# Prokofiev's "War Sonatas"



## violadude (May 2, 2011)

I'm listening to these pieces and I notice that the famous Beethoven's 5th rhythm features in all of them. Does anybody know if this is just coincidence or a deliberate quotation device used to thematically bind these three sonatas together?


----------



## Ukko (Jun 4, 2010)

violadude said:


> I'm listening to these pieces and I notice that the famous Beethoven's 5th rhythm features in all of them. Does anybody know if this is just coincidence or a deliberate quotation device used to thematically bind these three sonatas together?


Hah. Do you trust coincidences? Prokofieff was a very clever dude; the commissars had a hard time figuring out his motives, you shouldn't be alarmed if you can't.

I have discovered that I enjoy these sonatas more if I forget the _war_ designation and accept them as 'pure' music.
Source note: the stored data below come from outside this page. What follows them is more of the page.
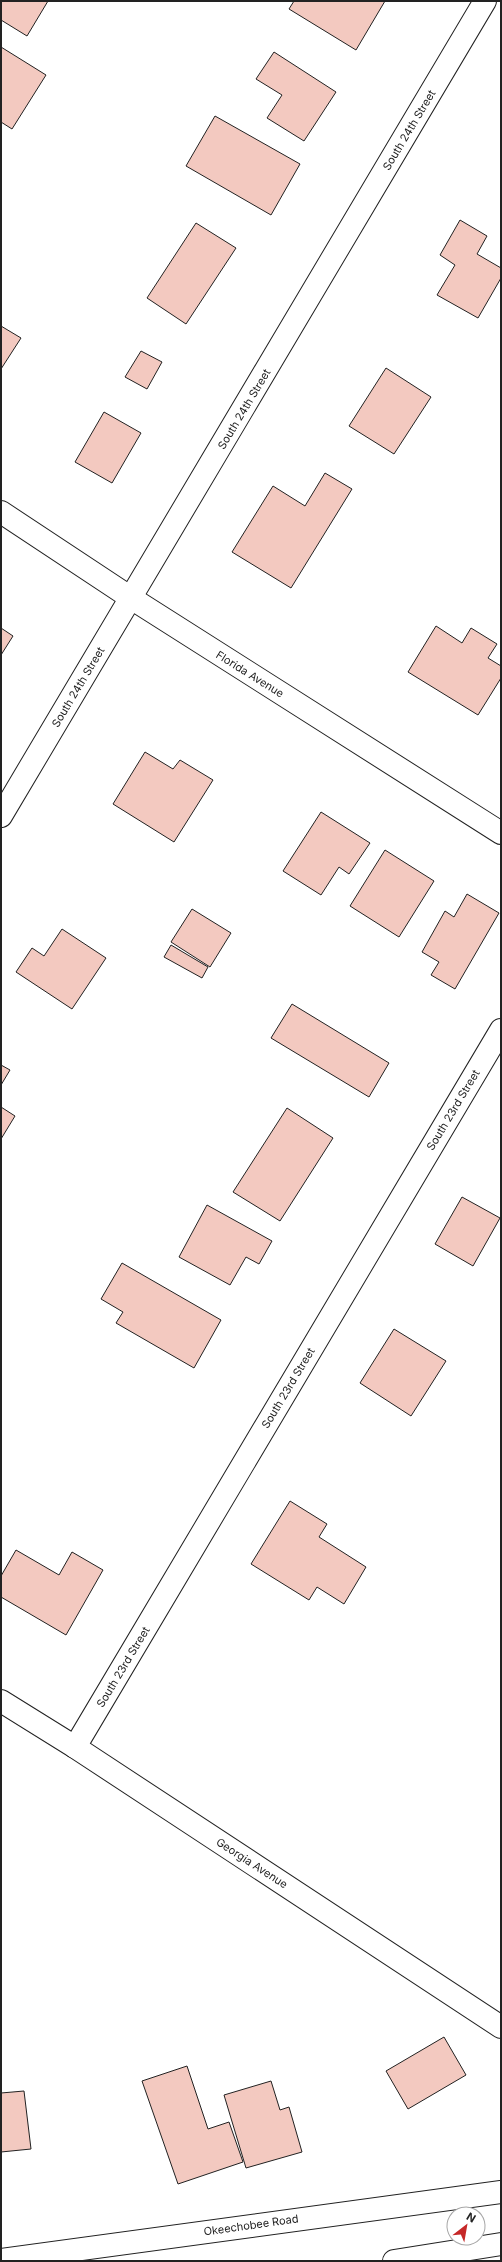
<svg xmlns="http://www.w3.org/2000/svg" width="502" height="2262" font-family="Inter,sans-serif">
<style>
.building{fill:#f3c9c0;stroke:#222}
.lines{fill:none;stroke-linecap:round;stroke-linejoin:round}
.minor-casing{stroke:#222;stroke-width:24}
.major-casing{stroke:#222;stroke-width:24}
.minor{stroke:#fff;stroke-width:22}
.major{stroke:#fff;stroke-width:22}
.labels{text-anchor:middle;stroke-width:3;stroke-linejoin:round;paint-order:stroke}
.street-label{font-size:11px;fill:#222;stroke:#fff}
</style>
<rect width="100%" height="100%" fill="#fff"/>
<g class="building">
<polygon points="1,1 48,1 27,36 1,20"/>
<polygon points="294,1 385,1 356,50 289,9"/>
<polygon points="1,47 46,75 12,129 1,122"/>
<polygon points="274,52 336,92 304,141 267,118 282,95 256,79"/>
<polygon points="215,116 300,164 271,215 186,166"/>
<polygon points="460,220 487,236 477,254 501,268 501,278 478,318 437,295 455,265 440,255"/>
<polygon points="196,223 236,248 186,324 147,298"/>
<polygon points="1,326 21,338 1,369"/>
<polygon points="141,351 162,362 147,389 125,377"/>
<polygon points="386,368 431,397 394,454 349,426"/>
<polygon points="104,412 141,433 112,483 75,462"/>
<polygon points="325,473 352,489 291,588 232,552 273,486 305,506"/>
<polygon points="436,626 462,643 471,628 497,644 488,658 501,666 501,678 478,715 408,672"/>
<polygon points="1,628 13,636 1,655"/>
<polygon points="145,752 173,769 180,760 213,780 174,842 113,804"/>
<polygon points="321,812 370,843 349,874 339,867 321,895 283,871"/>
<polygon points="385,850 434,881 399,937 350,906"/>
<polygon points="467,894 499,913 455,989 431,975 439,962 422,952 445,911 454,917"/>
<polygon points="192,909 231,933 210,967 171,942"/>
<polygon points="62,929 106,958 72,1009 16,972 32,948 44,956"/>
<polygon points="171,945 208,967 202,978 164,957"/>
<polygon points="292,1004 389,1063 369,1097 271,1038"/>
<polygon points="1,1065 10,1070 1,1085"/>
<polygon points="1,1107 15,1116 1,1139"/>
<polygon points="287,1108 333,1138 280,1221 233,1192"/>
<polygon points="462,1197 500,1218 473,1266 435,1244"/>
<polygon points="207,1205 272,1241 259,1264 246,1257 230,1285 179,1257"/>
<polygon points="122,1263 221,1320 194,1368 116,1323 123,1312 101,1299"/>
<polygon points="394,1329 446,1361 411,1416 360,1383"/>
<polygon points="290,1501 327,1524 319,1537 366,1567 344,1604 317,1587 309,1600 251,1564"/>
<polygon points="16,1550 59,1575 72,1552 103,1570 66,1635 1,1597 1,1576"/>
<polygon points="444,2037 466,2075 408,2109 386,2071"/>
<polygon points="187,2066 208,2129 229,2122 243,2162 178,2184 142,2081"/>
<polygon points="271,2081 280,2110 289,2107 302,2152 246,2168 224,2095"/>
<polygon points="24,2091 31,2149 1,2152 1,2093"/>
</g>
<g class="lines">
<defs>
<g id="minor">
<polyline points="1,512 131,598 501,833"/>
<polyline points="1,816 485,1"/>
<polyline points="1,1701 75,1747 501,2027"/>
<polyline points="75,1747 501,1030"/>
</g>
<g id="major">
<polyline points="1,2260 501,2192"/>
<polyline points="394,2261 501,2244"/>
</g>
</defs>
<use href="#minor" class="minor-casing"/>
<use href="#major" class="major-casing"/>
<use href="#minor" class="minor"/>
<use href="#major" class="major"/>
</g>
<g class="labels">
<g class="street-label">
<text transform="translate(409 130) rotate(-59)" y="4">South 24th Street</text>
<text transform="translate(244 409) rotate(-59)" y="4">South 24th Street</text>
<text transform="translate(250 674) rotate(32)" y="4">Florida Avenue</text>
<text transform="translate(78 687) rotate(-59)" y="4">South 24th Street</text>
<text transform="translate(453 1110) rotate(-59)" y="4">South 23rd Street</text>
<text transform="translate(288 1388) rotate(-59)" y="4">South 23rd Street</text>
<text transform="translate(123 1667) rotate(-59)" y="4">South 23rd Street</text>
<text transform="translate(252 1863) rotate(33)" y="4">Georgia Avenue</text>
<text transform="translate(251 2225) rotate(-8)" y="4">Okeechobee Road</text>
</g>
</g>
<rect width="502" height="2262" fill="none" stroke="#222222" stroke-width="4"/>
<g transform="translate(466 2226) rotate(31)"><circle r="19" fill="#ffffff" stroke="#a7a7a7"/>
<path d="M0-3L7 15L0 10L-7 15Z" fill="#c62828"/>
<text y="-6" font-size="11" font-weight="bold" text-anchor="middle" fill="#222222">N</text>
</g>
</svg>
Since forgetfulness is one of my skills, that procedure works well.


----------



## elgar's ghost (Aug 8, 2010)

Interesting - I've never been aware of the Beethoven connection! The convenient timeline-derived title gives the impression of bunching them together which is ironic as the USSR wasn't at war when the first of them was written - in fact, they had just recently had their noses bloodied by Finland before browbeating the Finns into an armistice that saved them from further embarrassment. And I still haven't a clue as to how no. 7 was lumbered with the name 'Stalingrad', unless it either stemmed from the Kremlin's Culture Police for propaganda purposes or from Prokofiev himself in order to keep out of trouble. Rather than putting nos 6, 7 and 8 together (despite apparent similarities in structure) I've always preferred to consider nos. 1-4 and 5-9 as two distinct groups based on the maturity of the composer.


----------



## starthrower (Dec 11, 2010)

I recently bought a Prokofiev piano set, so I'll listen for the "connection".










According to the liner notes in this set, Prokofiev's wife Mira stated that the composer was inspired by a biography of Beethoven when composing some of these works.


----------



## Turangalîla (Jan 29, 2012)

You MUST hear Sokolov play No. 7. There is no performance like it. (On the downside, he makes mine sound terrible.)

Enjoy y'all.


----------